Page MenuHomePhabricator

Implement "WMF Log Errors count" KPI
Closed, ResolvedPublic

Description

Definition: A measure of the rate of WMF Log Errors in production.

  • Need to clearly define the source of the data (eg: sampling rate of group0)

Goal: a downward trend, not upward... absolute numbers TBD

Purpose: a noisy log is not a useful log. We want to be able to trust our logs and quickly revert on sight if something starts complaining in them.

Event Timeline

greg raised the priority of this task from to Medium.
greg updated the task description. (Show Details)
greg added a project: Release-Engineering-Team.
greg added subscribers: greg, Aklapper, demon, mmodell.

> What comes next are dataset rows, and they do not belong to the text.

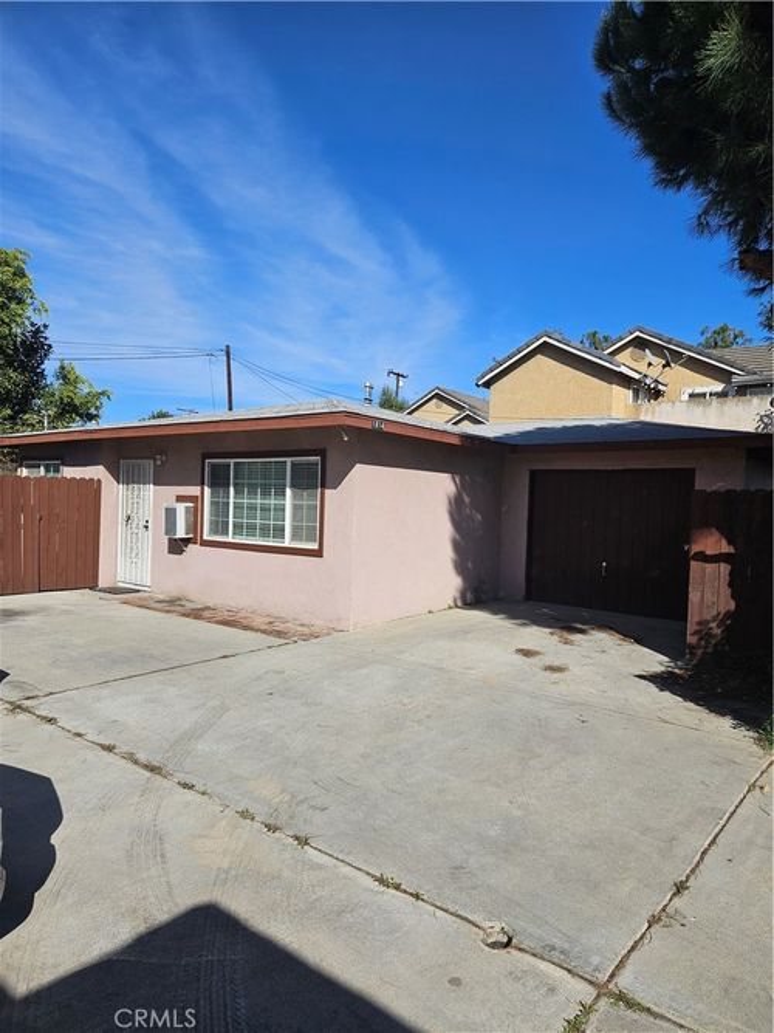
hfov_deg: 58.9
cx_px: 387
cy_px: 516
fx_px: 686
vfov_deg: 73.9
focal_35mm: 23
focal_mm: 5.4
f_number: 1.8
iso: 25
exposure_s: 1/3092
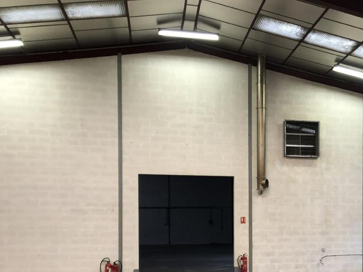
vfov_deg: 27.7
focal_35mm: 51
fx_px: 535
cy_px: 232
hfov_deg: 35.7
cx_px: 312
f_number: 1.8
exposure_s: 1/17
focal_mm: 3.99
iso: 40
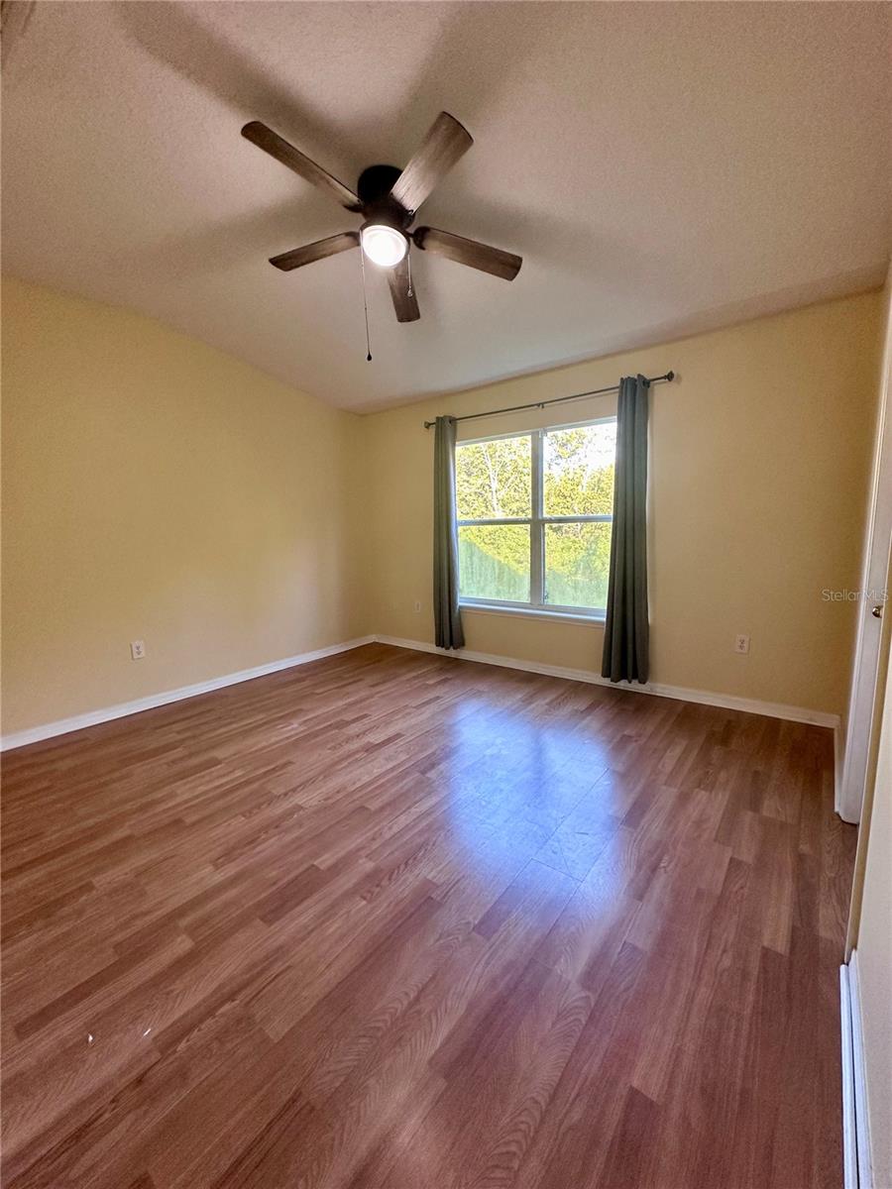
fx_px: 481
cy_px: 594
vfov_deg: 102.1
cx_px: 446
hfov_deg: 85.7
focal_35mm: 14
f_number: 2.2
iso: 200
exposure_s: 1/120
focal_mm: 2.22
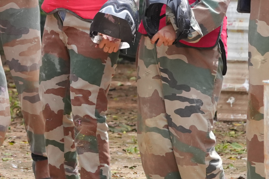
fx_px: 3101
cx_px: -87
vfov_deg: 3.3
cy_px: -127
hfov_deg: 4.9
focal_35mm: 415
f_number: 4
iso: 2500
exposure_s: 1/8000
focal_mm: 85
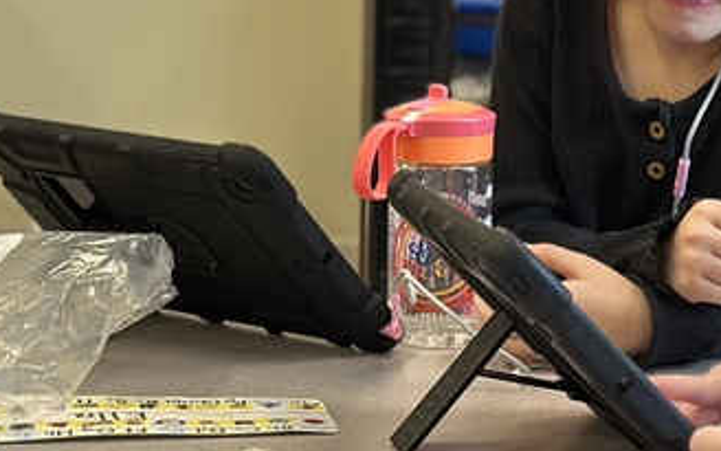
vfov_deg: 8.2
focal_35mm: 159
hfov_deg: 13.0
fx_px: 3124
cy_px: 66
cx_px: 692
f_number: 1.78
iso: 250
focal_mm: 6.86
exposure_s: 1/60
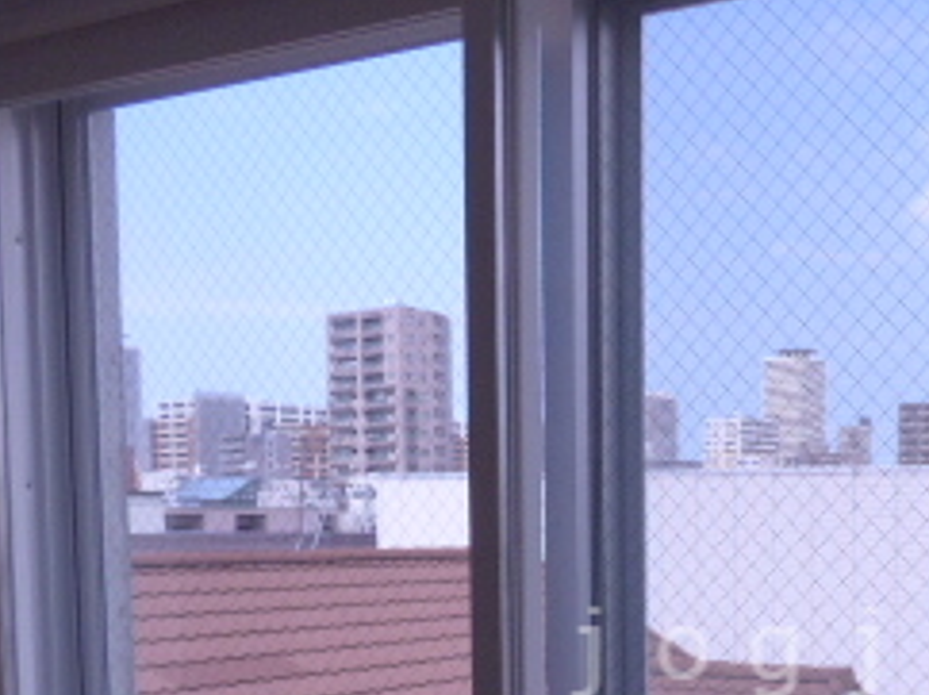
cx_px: 833
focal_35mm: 53
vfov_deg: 26.4
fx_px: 1421
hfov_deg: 34.2
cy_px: 653
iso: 100
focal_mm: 3.58
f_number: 2.8
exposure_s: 1/800
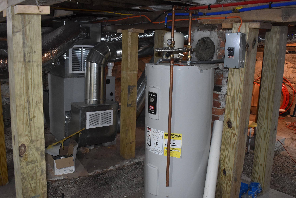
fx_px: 272
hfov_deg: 57.2
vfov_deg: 40.0
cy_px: 99
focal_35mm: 33
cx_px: 148
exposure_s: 1/80
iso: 1600
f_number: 3.8
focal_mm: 22
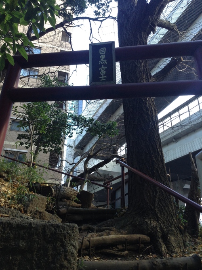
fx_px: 257
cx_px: 101
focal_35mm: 33
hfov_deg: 42.9
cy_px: 135
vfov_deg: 55.4
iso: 32
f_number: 2.4
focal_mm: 3.3
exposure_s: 1/33
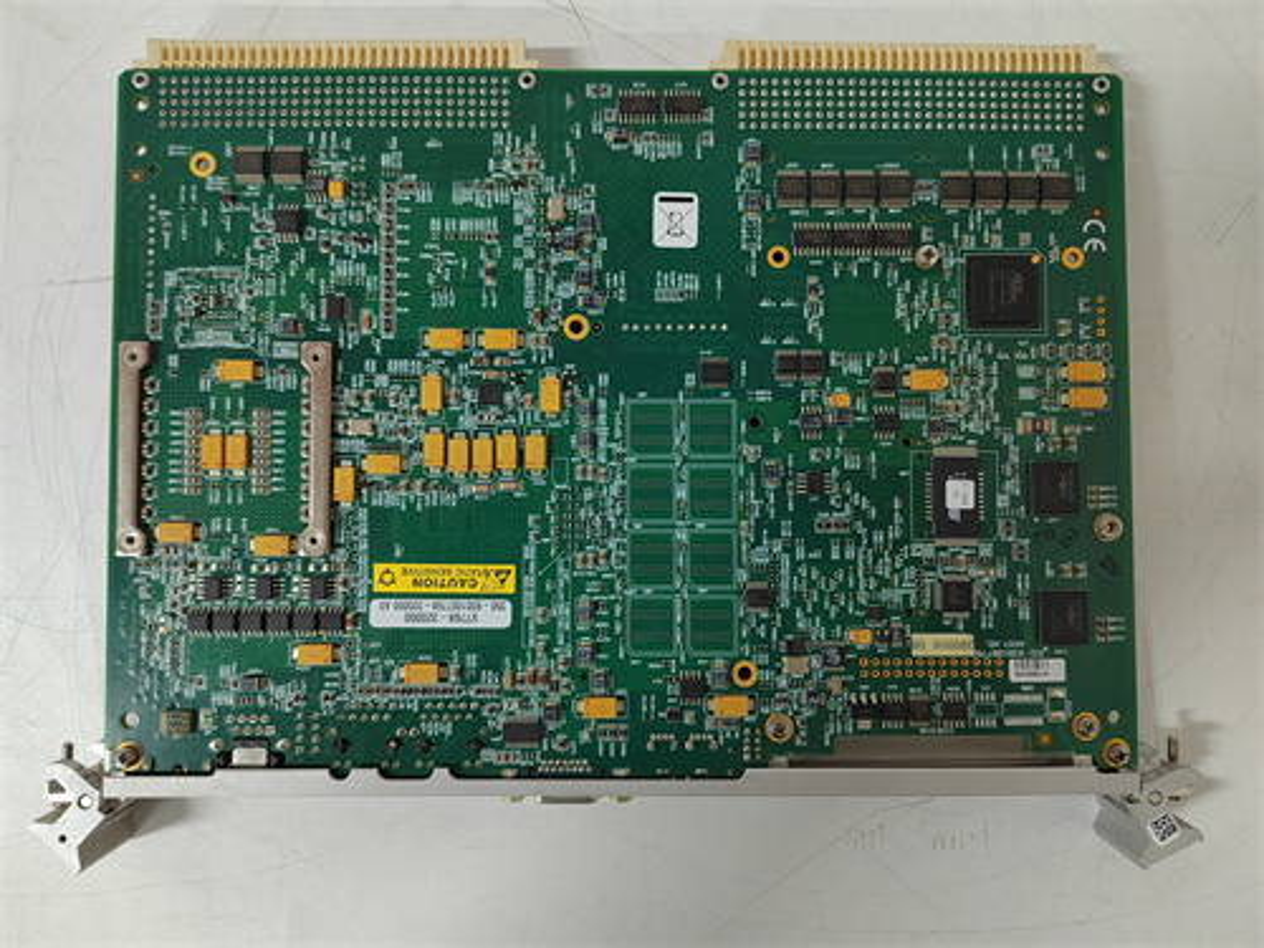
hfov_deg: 73.9
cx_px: 632
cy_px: 474
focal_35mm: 23
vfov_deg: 58.9
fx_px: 840
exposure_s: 1/50
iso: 1338
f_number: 1.9
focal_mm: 5.52
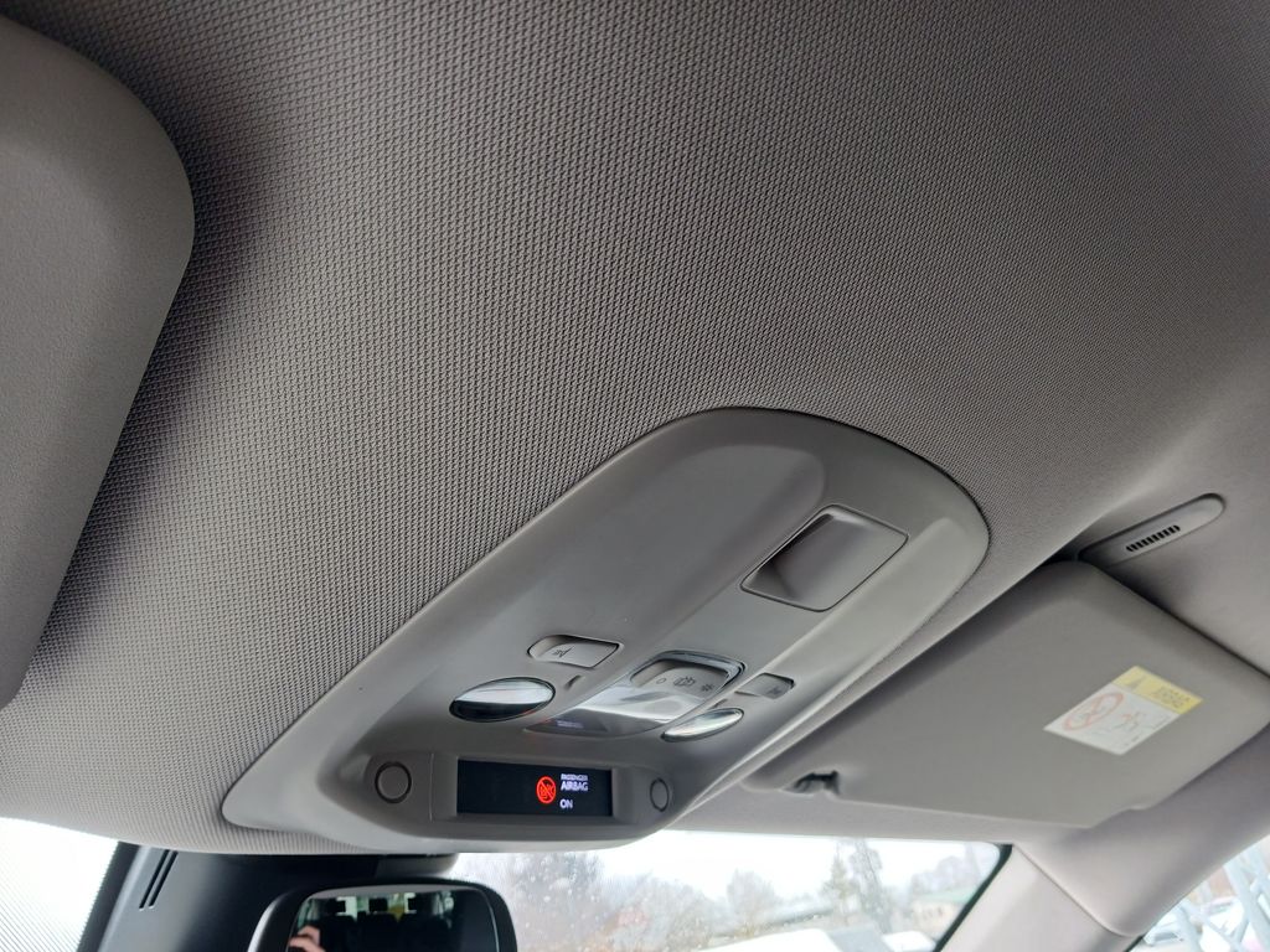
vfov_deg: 51.4
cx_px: 635
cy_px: 476
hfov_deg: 65.3
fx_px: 991
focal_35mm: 27
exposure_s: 1/50
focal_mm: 4
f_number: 1.8
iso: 64
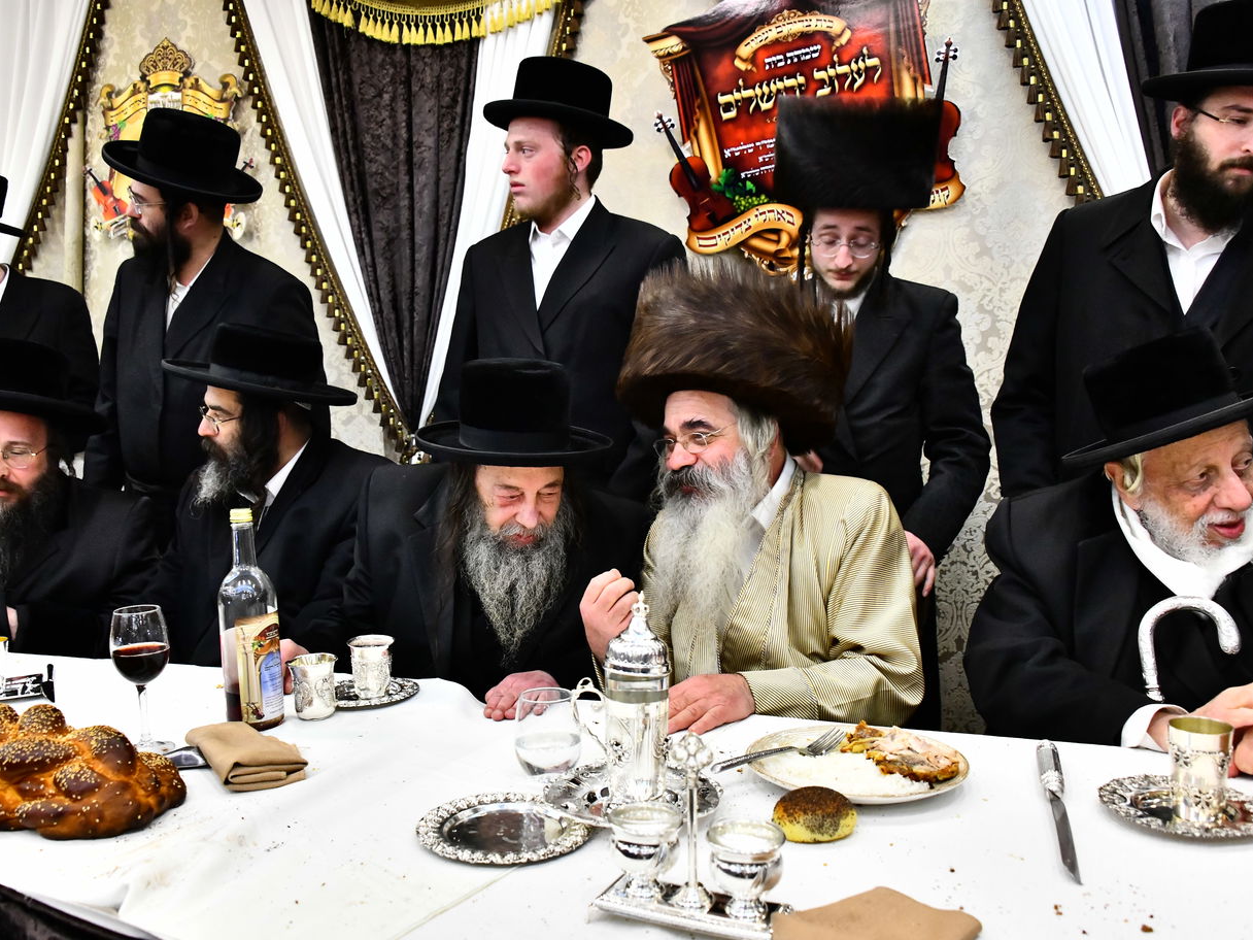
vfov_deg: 45.4
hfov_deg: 58.3
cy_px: 473
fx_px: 1122
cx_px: 588
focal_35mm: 31
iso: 5000
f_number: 5.6
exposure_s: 1/160
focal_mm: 28
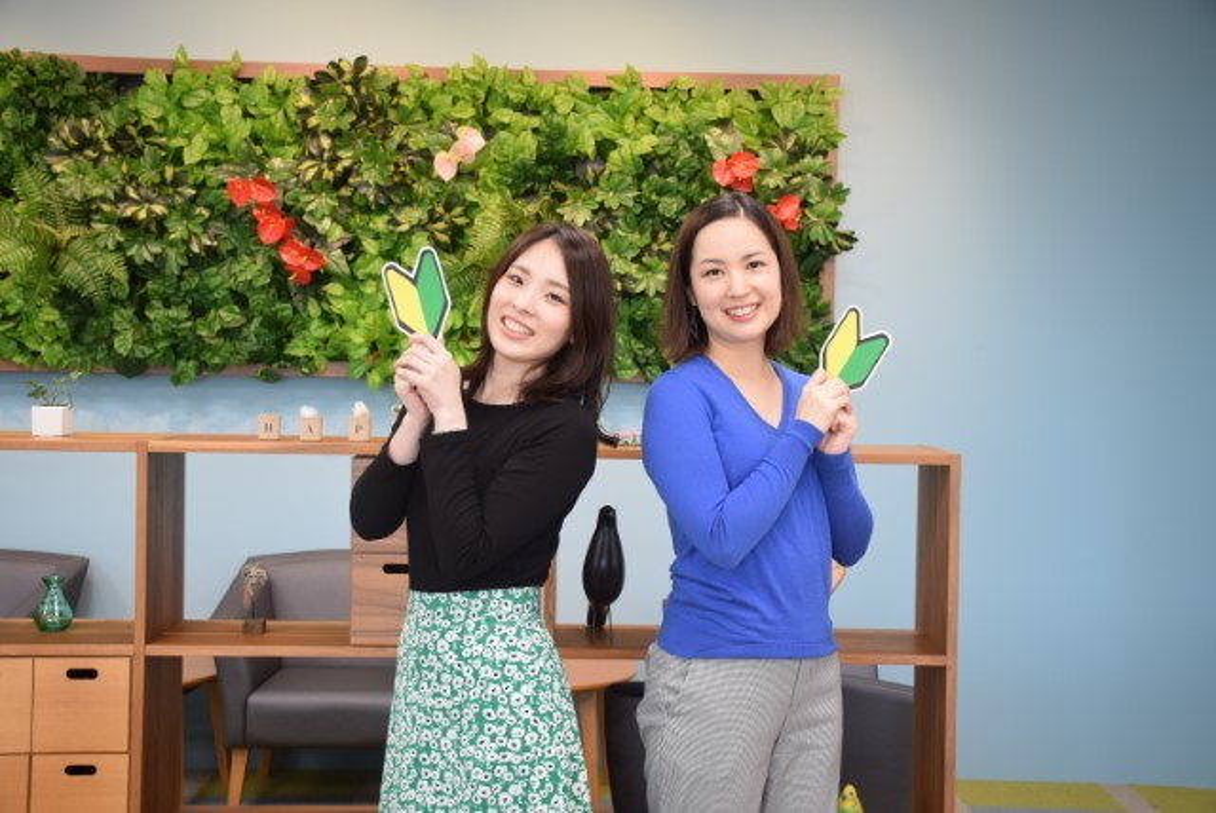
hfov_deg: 43.6
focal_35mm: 45
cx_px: 608
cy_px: 406
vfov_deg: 29.9
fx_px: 1521
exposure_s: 1/15
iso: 320
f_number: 4
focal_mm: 30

Related but not the point of this KPI: Open tasks in the Wikimedia-production-error project over time:
https://phabricator.wikimedia.org/maniphest/report/burn/?project=PHID-PROJ-4uc7r7pdosfsk55qg7f6

(unfortunately I can't limit that query to things NOT in the "no prod impact" column....)

A little bit of explanation about what stats we're tracking here and what the goals are for them:

  • MW error logs by severity - Ideally anything WARNING/FATAL/ERROR level approaches zero (see T115630). INFO/DEBUG level stats are probably mostly ok, although we should investigate some of the louder ones to see if they're truly useful and being looked at. If not, we're just logging extra bytes.
  • HHVM error logs by severity - All should approach zero.
  • Apache syslogs - These are all ERROR level, so should be dealt with so this graph reads zero. Will likely require some SRE help.
  • OOM - We don't have a lot of these, which is good. We want to keep it that way. Anything appearing on this graph is a bad day really and needs to be tracked down. The graph can likely be tweaked further to make sure the very few OOMs we do have actually show up.
  • MW logs by channel - Mostly a useful table to see the breakdown of where the MW logs are coming from. Won't ever really be zero, not really a part of the KPI either.

I have edited the releng main board https://grafana.wikimedia.org/dashboard/db/releng-main-page to list out all dashboards tagged releng. Such dashboard list is a feature of Grafana 2.x we recently got installed.

The production logging one now shows up at https://grafana.wikimedia.org/dashboard/db/releng-main-page

I haven't done it on the boards I created, but one can add a text block that can be used as an introduction. Ie copy paste your previous comment :-}

I am very happy to see those graphs well done!